Le cas se présente régulièrement sur Wikipédia, tant aux contributeurs qu'aux sysops, et la question est complexe, aussi je la pose ici. Je m'excuse par avance si elle est un peu brouillonne. À vrai dire il y a plusieurs question

Quel est l'état du droit et en particulier de la jurisprudence concernant l'application de la législation française aux sites Internet qui, comme Wikipédia, sont hébergés à l'étranger ? Plus précisément, un contributeur de Wikipédia, étranger, peut-il être visé par la justice française pour des éditions faites sur Wikipédia en français, à la suite d'une plainte émanant d'un citoyen français ?

Il y a, il me semble, une jurisprudence qui veut que la Wikimedia Foundation soit considérée comme un hébergeur plutôt que comme un éditeur (ce qui ne lui évite pas toute responsabilité pour autant). Mais (par ailleurs ?), le droit français s'applique-t-il forcément à des contenus hébergés sur Wikipédia ? J'ai cru comprendre à la lecture de cet article qu'une récente jurisprudence tend à dire que la législation française s'applique à un site Internet lorsqu'il est destiné à un public français (car on considère que l'infraction est commise sur le territoire de la République). En clair, un contributeur belge (par exemple) pourrait être visé par une plainte déposée auprès de la justice française par un plaignant français ? Ai-je bien compris ? La jurisprudence a-t-elle varié depuis ? Et sait-on si la justice a déjà, par le passé, examiné le cas de Wikipédia à cette aune ? Je par exemple dans nos avertissements généraux « Wikipédia ne s'adresse à aucun pays en particulier », ce qui semble être une tentative de la Fondation de ne pas se voir appliquer la jurisprudence que j'ai évoquée précédemment.

-------------------------

TRAVAIL DEMANDÉ
a) Modifiez l'extrait sur Wikipédia et le droit français depuis « Le cas se présente » jusqu'à « d'un citoyen français ? » inclus, en remplaçant « sysops » par « administrateurs ».
b) Répondez aux questions suivantes d'après l'extrait sur Wikipédia et le droit français.
(i) À qui, selon l'extrait, le cas se présente-t-il régulièrement sur Wikipédia ?
(ii) D'après la jurisprudence évoquée, la Wikimedia Foundation est-elle considérée comme un hébergeur ou comme un éditeur ?
(iii) Quelle phrase figure dans les avertissements généraux de Wikipédia ?

DONNÉES FOURNIES
-------------------------

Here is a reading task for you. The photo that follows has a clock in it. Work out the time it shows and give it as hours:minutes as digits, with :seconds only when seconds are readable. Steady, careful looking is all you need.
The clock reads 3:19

-------------------------

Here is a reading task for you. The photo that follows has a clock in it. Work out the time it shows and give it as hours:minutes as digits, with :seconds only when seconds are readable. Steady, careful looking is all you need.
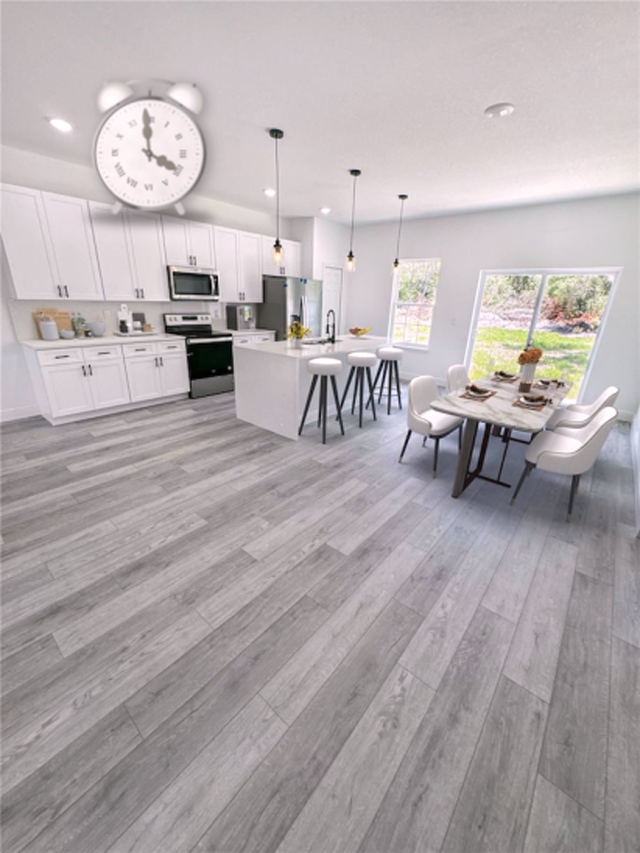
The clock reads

-------------------------

RÉPONSES PAR CONSIGNE
a)
Le cas se présente régulièrement sur Wikipédia, tant aux contributeurs qu'aux administrateurs, et la question est complexe, aussi je la pose ici. Je m'excuse par avance si elle est un peu brouillonne. À vrai dire il y a plusieurs question

Quel est l'état du droit et en particulier de la jurisprudence concernant l'application de la législation française aux sites Internet qui, comme Wikipédia, sont hébergés à l'étranger ? Plus précisément, un contributeur de Wikipédia, étranger, peut-il être visé par la justice française pour des éditions faites sur Wikipédia en français, à la suite d'une plainte émanant d'un citoyen français ?

b)
(i) Aux contributeurs comme aux sysops.
(ii) Comme un hébergeur plutôt que comme un éditeur.
(iii) « Wikipédia ne s'adresse à aucun pays en particulier ».